PROBLEM TO SOLVE:
Report every line of the records below that contains the word "Jake", copying each such line in full. Case counts.

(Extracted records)
_ _ _ _ _

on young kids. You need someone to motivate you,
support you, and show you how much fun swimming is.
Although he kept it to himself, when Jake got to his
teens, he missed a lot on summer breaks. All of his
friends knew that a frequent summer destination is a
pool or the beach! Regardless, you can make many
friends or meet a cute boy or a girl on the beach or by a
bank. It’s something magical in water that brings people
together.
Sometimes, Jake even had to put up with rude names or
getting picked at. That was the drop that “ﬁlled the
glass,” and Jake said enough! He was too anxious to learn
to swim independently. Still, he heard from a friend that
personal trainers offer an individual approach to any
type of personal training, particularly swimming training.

_ _ _ _ _

SOLVED PROBLEM:
Although he kept it to himself, when Jake got to his
Sometimes, Jake even had to put up with rude names or
glass,” and Jake said enough! He was too anxious to learn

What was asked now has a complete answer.